● Selected text
-- Opening Marker --

I know you don't have a guidance, but considering 2 things for '26, the minority line in gross margin. This is the minority interest. This is the first quarter we had an idea of this line with the acquisition of Riza and Riva, considering BRL 75 million, can you analyze it for '26? Or was there an effect, the minority interest and the sale that contributed to a higher amount this quarter, considering revenue increase. Would that make sense, 5%, 6%? And the second is the gross margin for '26 saying -- what actually said is very comfortable here. The deferred margin seems to be very healthy. So we want to know how this -- the dynamics of the -- this margin for '26. Do you see potential gains, all this level, 47 -- well, thank you.

Ricardo Valadares Gontijo

Executives
#27

So Paulo.

-- Closing Marker --

● Task
Can you reproduce the earnings call excerpt from "I know you don't" down to "well, thank you.", with "deferred margin" swapped out for "backlog margin"? The data has no connection to the earnings call excerpt.

● Data supplied
-- Opening Marker --

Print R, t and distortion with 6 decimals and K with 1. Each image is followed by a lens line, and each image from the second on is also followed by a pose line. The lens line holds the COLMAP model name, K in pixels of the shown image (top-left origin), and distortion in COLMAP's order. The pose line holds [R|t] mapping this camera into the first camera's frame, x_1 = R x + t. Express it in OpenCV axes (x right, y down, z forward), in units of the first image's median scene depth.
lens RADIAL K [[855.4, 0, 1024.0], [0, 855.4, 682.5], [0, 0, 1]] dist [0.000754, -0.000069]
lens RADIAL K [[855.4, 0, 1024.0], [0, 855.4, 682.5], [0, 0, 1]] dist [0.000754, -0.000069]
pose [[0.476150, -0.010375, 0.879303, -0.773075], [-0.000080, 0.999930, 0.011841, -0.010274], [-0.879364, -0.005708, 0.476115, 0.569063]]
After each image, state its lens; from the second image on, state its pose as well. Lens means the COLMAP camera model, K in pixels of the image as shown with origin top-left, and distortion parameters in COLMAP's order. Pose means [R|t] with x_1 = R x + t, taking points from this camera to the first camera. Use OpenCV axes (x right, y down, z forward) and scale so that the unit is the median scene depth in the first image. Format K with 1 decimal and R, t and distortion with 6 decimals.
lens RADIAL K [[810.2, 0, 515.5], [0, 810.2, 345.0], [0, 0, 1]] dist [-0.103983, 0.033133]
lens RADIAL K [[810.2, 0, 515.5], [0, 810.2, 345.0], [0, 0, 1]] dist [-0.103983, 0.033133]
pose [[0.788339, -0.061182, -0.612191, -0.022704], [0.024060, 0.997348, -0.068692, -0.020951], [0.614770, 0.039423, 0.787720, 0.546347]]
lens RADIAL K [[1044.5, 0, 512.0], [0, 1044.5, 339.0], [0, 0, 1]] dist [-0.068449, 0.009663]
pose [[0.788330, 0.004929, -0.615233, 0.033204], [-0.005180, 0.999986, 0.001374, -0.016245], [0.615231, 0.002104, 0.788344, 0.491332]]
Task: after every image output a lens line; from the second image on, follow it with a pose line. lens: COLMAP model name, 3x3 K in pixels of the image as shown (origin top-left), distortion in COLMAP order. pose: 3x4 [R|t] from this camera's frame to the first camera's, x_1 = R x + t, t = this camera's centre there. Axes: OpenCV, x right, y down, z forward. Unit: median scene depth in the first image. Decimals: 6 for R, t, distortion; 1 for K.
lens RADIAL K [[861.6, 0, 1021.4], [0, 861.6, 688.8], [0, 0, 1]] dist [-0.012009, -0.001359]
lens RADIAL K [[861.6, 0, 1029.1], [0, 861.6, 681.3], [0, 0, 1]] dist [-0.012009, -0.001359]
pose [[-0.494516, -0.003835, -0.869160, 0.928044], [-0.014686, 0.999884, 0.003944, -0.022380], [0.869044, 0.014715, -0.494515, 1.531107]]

-- Closing Marker --

● Reply
I know you don't have a guidance, but considering 2 things for '26, the minority line in gross margin. This is the minority interest. This is the first quarter we had an idea of this line with the acquisition of Riza and Riva, considering BRL 75 million, can you analyze it for '26? Or was there an effect, the minority interest and the sale that contributed to a higher amount this quarter, considering revenue increase. Would that make sense, 5%, 6%? And the second is the gross margin for '26 saying -- what actually said is very comfortable here. The backlog margin seems to be very healthy. So we want to know how this -- the dynamics of the -- this margin for '26. Do you see potential gains, all this level, 47 -- well, thank you.